▶ [Tasks]
a) Answer these questions about the injection mold text, one line per answer marked like the question:
(i) What kind of mold does the additional mold part make possible, according to the text?
(ii) How many cavities can be formed when the n*m mold sections are arranged in a mutually matching grid?
(iii) What arrangement can the numbers n and m describe?
b) Pick up the injection mold text after its final sentence and write what comes next.

▶ [Text section]
•••••
According to another refinement of the invention, at least one additional mold part (beside the first, second and as the case may be the third mold part) is present, which carries the above mentioned additional mold section. In this way, for example a so-called stack mold can be realized in which injection processes can take place in one cycle on the first or second mold part in different opening planes simultaneously. The additional mold part can for example be configured analogous to the first mold part, i.e., have an injection material channel and can be movable in a direction, which is different from the associated (i.e., relative to the additional mold section) mold opening direction.

Two mold sections, which can form a cavity together, are preferably respectively provided in multiples. In particular, both can be provided (at least) n*m-fold, wherein n and m are natural numbers at least one of which is greater than one. When arranging these n*m mold sections in a mutually matching grid, n*m cavities can then be formed in which n*m product parts can be simultaneously injected. The output of the device or the method can correspondingly be multiplied. The numbers n and m can in particular describe an arrangement of the mold sections in a grid with n rows and m columns.
•••••
▶ [Provided data]

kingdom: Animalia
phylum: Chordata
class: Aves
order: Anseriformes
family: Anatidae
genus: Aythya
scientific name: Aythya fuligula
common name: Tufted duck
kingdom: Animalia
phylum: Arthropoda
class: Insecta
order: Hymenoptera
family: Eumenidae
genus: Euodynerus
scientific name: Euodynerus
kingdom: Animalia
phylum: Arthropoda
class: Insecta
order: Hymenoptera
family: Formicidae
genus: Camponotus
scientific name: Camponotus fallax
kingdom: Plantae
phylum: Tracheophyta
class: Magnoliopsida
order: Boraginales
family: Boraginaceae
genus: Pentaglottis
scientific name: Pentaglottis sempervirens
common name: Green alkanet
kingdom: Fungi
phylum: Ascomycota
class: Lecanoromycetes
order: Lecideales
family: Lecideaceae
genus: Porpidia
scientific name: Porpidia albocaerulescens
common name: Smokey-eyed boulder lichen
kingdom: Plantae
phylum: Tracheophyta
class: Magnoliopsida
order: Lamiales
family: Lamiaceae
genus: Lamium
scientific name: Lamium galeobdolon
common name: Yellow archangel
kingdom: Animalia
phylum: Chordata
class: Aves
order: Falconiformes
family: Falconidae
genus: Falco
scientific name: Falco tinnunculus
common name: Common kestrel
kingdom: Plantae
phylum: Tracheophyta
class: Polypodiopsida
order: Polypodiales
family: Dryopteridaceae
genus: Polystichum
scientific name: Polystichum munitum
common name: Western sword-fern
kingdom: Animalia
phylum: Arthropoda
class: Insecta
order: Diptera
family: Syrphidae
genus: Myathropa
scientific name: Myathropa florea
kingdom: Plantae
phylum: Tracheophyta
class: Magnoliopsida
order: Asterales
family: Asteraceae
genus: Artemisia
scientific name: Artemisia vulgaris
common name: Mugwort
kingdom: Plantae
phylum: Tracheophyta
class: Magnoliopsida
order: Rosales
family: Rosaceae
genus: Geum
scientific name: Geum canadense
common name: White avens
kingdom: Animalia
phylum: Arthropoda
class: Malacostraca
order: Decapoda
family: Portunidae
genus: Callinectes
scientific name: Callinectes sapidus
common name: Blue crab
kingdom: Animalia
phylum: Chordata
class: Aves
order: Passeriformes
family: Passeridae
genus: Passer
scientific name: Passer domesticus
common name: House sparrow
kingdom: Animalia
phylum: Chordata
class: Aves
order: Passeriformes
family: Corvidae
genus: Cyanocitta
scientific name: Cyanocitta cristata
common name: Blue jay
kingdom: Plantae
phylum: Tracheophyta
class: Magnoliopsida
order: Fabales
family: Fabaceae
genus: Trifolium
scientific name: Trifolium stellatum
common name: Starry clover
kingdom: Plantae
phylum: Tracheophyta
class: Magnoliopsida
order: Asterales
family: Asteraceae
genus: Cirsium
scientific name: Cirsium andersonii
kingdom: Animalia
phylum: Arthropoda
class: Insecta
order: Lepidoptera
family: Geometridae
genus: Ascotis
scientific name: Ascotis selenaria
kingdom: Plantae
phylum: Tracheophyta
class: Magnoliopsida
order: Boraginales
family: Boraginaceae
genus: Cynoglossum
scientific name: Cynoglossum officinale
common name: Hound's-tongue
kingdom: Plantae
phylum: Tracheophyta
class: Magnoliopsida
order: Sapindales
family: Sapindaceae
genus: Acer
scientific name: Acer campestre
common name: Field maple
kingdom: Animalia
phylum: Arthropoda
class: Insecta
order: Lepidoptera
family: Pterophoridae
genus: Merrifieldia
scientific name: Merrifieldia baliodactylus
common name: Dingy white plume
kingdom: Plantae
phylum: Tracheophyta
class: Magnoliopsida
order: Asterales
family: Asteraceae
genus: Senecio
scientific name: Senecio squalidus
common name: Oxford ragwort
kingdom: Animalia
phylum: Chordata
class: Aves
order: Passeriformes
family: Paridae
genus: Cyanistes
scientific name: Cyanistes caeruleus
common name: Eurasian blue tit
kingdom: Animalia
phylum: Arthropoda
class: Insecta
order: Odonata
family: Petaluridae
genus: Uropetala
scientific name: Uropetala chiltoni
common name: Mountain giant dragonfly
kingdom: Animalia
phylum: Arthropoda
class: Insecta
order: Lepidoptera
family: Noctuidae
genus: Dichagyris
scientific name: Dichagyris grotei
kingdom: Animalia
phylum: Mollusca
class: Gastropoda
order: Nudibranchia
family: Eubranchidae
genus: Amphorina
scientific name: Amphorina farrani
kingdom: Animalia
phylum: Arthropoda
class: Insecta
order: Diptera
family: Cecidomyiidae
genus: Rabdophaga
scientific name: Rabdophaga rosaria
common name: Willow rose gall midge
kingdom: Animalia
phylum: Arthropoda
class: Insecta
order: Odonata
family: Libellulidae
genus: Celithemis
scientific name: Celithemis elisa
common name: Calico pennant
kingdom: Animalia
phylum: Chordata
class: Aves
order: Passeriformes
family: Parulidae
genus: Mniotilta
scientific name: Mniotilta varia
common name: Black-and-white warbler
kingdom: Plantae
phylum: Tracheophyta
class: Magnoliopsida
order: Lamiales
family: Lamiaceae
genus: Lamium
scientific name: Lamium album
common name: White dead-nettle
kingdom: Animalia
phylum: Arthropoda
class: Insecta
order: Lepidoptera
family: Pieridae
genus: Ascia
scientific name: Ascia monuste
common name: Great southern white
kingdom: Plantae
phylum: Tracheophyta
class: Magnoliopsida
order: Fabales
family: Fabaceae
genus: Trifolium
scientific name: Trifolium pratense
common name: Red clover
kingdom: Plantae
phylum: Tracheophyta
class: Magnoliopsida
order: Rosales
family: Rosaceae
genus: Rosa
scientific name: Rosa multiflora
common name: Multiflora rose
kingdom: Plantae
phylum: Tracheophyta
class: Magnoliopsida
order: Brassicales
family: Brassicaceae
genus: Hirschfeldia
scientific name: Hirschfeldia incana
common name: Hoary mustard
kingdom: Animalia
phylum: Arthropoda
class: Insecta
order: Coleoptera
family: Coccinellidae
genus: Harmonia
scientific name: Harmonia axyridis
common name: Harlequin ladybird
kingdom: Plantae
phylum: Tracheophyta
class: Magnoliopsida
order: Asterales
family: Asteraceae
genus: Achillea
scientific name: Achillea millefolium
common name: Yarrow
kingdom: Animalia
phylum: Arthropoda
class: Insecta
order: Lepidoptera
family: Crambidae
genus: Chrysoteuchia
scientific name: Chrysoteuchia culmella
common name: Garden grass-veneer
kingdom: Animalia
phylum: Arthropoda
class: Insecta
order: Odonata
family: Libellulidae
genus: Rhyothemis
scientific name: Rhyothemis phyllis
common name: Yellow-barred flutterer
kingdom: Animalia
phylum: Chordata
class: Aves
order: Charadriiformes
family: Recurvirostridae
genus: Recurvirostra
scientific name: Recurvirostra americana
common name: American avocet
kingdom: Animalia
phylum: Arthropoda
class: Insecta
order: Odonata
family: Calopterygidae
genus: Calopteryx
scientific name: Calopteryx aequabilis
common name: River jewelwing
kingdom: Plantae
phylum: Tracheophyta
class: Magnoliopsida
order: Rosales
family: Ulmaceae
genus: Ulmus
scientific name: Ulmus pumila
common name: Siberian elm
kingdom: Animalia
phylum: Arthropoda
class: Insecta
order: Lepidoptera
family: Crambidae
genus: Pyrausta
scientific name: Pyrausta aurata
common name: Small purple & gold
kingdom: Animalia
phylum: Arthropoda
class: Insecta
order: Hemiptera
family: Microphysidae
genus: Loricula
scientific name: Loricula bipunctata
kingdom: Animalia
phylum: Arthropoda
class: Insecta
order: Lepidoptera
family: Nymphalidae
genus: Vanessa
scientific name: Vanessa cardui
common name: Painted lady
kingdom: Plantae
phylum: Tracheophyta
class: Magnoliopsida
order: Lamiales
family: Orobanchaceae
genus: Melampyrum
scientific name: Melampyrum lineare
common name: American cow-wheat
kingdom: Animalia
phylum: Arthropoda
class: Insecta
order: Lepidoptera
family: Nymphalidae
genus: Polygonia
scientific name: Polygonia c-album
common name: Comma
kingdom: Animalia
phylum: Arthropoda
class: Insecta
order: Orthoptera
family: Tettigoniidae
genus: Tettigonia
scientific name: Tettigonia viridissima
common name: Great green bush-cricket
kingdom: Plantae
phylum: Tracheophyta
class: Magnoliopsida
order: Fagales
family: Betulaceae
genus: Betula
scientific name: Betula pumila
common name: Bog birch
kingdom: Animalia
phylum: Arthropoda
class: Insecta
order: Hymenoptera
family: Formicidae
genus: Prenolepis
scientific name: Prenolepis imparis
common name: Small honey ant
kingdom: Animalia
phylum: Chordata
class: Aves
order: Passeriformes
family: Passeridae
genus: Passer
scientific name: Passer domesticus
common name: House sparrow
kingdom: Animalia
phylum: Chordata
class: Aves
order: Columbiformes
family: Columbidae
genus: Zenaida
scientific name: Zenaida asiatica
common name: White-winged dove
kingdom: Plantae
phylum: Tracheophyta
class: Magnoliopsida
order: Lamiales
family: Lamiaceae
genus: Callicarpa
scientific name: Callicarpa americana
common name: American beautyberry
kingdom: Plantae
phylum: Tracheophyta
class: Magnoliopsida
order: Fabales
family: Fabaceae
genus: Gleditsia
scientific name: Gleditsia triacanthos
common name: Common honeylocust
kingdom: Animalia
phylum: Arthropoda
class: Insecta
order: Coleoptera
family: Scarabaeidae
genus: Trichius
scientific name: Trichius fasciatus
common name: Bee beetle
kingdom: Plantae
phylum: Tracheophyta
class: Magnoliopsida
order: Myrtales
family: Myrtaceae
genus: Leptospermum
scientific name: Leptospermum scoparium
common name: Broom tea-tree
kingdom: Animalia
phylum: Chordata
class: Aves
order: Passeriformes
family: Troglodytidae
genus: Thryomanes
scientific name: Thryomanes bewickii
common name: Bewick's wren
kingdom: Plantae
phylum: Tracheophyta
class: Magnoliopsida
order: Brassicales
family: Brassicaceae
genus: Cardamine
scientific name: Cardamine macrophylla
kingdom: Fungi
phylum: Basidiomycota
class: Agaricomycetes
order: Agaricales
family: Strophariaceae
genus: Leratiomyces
•••••
▶ [Outputs for the tasks]
a)
(i) A so-called stack mold.
(ii) n*m cavities.
(iii) An arrangement of the mold sections in a grid with n rows and m columns.

b)
As mentioned, the movement of the first mold part, which is to occur in a different direction than the form opening direction, can also be part of a completely or partially curved path. In particular, the complete movement can be a rotation about a predetermined axis and/or a spiral-shaped movement, wherein in particular at least one tangential component of this movement is to lie in a different direction than the mold opening direction.

In order to remain flowable, injection material in an injection material channel typically has to be supplied under defined conditions. In this regard, a temperature control unit can preferably be provided in a mold part (the first, second, third and/or a further one), with which the temperature of an injection material channel which is present in the mold part can be controlled during delivery of injection material (i.e., can be control by closed loop or open loop control according to a predetermined target value).

The temperature control unit can optionally include a heating in order to ensure sufficiently high temperatures of for example a thermoplastic injection molding material. In addition or as alternative, the temperature control unit can also include a cooling in order to prevent exceeding a defined temperature in the injection molding material. The latter is for example required in materials such as silicon, which have to be conducted in cool, liquid state and solidify in the (typically heated) cavity under the influence of heat.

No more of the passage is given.